**Your tasks**
A. Reproduce the passage of the forum thread on the cricket tour in Australia, starting at "So just chill,watch" and ending at "abhijit_reddevil (Feb 27, 2008)".
B. State only the number of lines in the listing that contain the string "termine", matching case exactly.

# Should we continue our tour in Australia?



## Rajasekaran43 (Feb 27, 2008)

They are always sledging and provoking our cricket team. They make public insults about our players. Should we play with these arrogant, racist and non sportive people? Once it was a gentle man's game and the aussies spoiled it.


----------



## Hitboxx (Feb 27, 2008)

Yes we should continue our tour in Australia.


----------



## Gigacore (Feb 27, 2008)

symonds has lost his image.. he just scolds every bowlers..


----------



## SunnyChahal (Feb 27, 2008)

mann!!!i have seen many such threads in the last month or so.Is there any use of creating such threads??Can we stop the tour by creating such thread and just adding one more thread to the index of the forum??Sledging has been a part of the game since the birth of the game way back in 15th century.,it has just been highlighted by the money hungry news channels,useless media and crappy technology like stump mic etc.......
So just chill,watch the CB series,have popcorn and Pepsi and enjoy!!
I accept that Symonds is a bit aggressive on the field but look at other players like the Retired fast bowler Glenn Mcgrath and Andre Nel.Hey!i forgot to mention Shane Warne who sledged Kevin Pietersen by asking him'show me what you got" if anyone remembers that isntance from the 2006-2007 Ashes and what about Andre Nel calling Sreesanth a Rabbit and telling him to show his heart.Sreesanth did right by showing Nel some dance steps after hitting him fro a six straight over his head.
So,Sledging is a part of the game and cannot be stoped.If it increases to a larger extent then the 2 gentlemen are there on the field to stop them and a match refree is also there.
Once again im saying,stop creating such threads!!


----------



## abhijit_reddevil (Feb 27, 2008)

^^Problem is, match referees tend to be on the side of Australia and England and always tend to fine/punish players from the sub-continent.


----------



## SunnyChahal (Feb 27, 2008)

digitized said:


> ^^Problem is, match referees tend to be on the side of Australia and England and always tend to fine/punish players from the sub-continent.


Hmmmm!!
What can be done in that case??
Lodging a case against the ICC???
I dont see any other method to deal with such inequality!!
Bloody M^&8FUc#$^ING australians!!


----------



## Rajasekaran43 (Feb 27, 2008)

Once again im saying,stop creating such threads!!

**Dataset records**
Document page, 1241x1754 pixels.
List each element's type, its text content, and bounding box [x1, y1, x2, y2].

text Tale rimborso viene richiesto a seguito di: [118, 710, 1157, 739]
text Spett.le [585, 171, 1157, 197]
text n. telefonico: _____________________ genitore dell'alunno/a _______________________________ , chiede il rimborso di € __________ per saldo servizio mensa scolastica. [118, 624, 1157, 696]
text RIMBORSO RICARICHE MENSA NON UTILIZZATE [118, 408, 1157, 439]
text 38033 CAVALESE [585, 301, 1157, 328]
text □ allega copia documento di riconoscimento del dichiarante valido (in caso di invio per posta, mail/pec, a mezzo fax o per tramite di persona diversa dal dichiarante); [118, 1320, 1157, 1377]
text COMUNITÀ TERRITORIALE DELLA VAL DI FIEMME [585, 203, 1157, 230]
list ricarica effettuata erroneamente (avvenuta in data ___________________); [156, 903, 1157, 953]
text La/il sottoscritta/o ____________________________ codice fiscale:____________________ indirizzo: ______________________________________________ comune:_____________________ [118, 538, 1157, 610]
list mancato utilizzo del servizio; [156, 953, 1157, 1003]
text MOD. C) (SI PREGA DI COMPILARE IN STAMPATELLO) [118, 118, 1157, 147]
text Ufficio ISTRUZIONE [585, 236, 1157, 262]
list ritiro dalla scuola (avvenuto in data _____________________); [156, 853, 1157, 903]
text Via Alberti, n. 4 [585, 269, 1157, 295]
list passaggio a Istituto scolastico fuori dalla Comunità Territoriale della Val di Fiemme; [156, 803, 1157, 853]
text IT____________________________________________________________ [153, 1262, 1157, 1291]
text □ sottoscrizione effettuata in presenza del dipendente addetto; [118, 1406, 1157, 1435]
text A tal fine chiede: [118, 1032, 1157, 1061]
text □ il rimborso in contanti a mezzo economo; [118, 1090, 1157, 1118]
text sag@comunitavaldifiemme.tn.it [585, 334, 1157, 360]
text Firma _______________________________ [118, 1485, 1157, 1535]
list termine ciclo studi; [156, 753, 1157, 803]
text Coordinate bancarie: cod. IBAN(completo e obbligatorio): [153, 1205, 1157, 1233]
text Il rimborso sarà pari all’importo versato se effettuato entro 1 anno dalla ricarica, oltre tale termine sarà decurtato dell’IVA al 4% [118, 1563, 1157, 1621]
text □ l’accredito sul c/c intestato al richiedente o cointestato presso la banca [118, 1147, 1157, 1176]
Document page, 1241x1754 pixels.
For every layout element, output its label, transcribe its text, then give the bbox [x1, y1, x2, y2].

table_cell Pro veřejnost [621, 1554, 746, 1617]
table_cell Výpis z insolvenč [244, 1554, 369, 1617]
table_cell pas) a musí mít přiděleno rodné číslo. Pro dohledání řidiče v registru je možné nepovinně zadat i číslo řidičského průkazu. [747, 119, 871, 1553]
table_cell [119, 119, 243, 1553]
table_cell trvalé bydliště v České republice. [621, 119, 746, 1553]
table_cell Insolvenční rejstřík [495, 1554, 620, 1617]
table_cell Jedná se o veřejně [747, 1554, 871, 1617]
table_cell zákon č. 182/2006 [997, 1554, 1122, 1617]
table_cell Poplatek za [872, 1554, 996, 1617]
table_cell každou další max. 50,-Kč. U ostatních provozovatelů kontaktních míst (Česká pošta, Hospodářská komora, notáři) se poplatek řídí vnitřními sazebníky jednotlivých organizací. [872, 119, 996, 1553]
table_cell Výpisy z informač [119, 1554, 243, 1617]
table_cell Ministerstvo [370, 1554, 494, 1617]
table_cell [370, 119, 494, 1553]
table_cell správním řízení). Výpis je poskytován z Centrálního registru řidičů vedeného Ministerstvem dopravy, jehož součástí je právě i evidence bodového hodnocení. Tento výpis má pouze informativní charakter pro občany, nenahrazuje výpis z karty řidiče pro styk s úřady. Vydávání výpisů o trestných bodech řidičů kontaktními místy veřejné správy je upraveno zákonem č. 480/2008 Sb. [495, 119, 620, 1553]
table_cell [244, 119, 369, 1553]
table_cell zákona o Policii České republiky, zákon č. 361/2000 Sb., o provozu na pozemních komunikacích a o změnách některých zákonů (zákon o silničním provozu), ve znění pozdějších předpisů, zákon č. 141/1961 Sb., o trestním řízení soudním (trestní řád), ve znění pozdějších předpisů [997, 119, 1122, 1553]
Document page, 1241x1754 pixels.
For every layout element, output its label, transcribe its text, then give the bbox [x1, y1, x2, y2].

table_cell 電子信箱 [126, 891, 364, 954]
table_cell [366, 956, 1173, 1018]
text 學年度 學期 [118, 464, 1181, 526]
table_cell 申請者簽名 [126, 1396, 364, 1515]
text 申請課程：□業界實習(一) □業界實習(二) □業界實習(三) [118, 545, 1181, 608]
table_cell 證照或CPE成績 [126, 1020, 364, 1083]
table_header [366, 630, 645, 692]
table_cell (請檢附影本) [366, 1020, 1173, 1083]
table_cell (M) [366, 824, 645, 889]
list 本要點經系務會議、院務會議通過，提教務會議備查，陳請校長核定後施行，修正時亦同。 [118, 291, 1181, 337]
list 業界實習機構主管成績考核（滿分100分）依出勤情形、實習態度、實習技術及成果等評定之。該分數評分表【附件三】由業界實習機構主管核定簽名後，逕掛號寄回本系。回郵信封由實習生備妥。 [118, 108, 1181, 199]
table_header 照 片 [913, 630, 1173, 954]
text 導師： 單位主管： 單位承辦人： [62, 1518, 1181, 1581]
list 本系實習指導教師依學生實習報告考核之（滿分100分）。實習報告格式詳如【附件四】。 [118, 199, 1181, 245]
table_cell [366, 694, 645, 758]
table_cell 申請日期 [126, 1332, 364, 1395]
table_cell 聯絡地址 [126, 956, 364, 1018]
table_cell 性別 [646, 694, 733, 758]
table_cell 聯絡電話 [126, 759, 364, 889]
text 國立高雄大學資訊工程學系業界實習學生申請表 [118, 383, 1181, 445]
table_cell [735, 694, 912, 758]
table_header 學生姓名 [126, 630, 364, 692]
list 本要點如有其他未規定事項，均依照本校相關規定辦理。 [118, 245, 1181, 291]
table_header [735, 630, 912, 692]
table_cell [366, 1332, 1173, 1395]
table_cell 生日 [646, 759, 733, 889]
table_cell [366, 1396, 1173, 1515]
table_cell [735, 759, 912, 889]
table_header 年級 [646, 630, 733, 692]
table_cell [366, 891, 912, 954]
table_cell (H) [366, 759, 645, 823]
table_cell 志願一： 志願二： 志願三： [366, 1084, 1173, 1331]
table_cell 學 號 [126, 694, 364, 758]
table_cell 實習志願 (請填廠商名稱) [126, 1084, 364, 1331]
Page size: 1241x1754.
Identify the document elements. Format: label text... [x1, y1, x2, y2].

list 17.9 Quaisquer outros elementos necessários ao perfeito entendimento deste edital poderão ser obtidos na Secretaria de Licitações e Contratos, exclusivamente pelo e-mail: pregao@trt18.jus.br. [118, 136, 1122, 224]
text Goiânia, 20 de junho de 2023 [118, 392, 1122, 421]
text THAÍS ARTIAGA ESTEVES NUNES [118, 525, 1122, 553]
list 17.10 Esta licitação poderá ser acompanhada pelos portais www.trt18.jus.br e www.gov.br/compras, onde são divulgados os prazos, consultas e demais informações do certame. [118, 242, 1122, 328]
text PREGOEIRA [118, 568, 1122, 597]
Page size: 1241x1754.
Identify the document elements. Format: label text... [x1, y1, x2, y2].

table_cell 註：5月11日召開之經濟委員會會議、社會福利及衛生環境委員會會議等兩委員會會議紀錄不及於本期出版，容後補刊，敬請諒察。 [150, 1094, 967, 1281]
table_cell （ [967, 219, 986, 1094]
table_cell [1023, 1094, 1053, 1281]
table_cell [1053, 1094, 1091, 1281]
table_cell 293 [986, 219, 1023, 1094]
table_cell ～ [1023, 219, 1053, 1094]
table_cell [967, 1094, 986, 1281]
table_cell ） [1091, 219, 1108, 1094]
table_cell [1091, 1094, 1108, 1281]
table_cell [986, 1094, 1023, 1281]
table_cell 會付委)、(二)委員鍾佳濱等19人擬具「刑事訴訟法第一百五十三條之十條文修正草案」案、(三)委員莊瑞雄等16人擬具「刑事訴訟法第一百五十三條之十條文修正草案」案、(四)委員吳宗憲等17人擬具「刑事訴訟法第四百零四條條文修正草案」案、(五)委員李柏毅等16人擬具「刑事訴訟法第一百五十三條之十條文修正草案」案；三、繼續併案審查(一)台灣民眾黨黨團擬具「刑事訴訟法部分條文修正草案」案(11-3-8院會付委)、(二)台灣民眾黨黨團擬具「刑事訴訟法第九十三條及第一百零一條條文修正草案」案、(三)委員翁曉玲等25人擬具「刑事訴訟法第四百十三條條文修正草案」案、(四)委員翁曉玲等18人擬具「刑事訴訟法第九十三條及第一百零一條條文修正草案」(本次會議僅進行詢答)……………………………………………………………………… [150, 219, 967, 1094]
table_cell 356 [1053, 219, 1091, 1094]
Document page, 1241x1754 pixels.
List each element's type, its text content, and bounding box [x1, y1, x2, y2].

**Answers in order**
A.
So just chill,watch the CB series,have popcorn and Pepsi and enjoy!!
I accept that Symonds is a bit aggressive on the field but look at other players like the Retired fast bowler Glenn Mcgrath and Andre Nel.Hey!i forgot to mention Shane Warne who sledged Kevin Pietersen by asking him'show me what you got" if anyone remembers that isntance from the 2006-2007 Ashes and what about Andre Nel calling Sreesanth a Rabbit and telling him to show his heart.Sreesanth did right by showing Nel some dance steps after hitting him fro a six straight over his head.
So,Sledging is a part of the game and cannot be stoped.If it increases to a larger extent then the 2 gentlemen are there on the field to stop them and a match refree is also there.
Once again im saying,stop creating such threads!!


----------



## abhijit_reddevil (Feb 27, 2008)

B. 2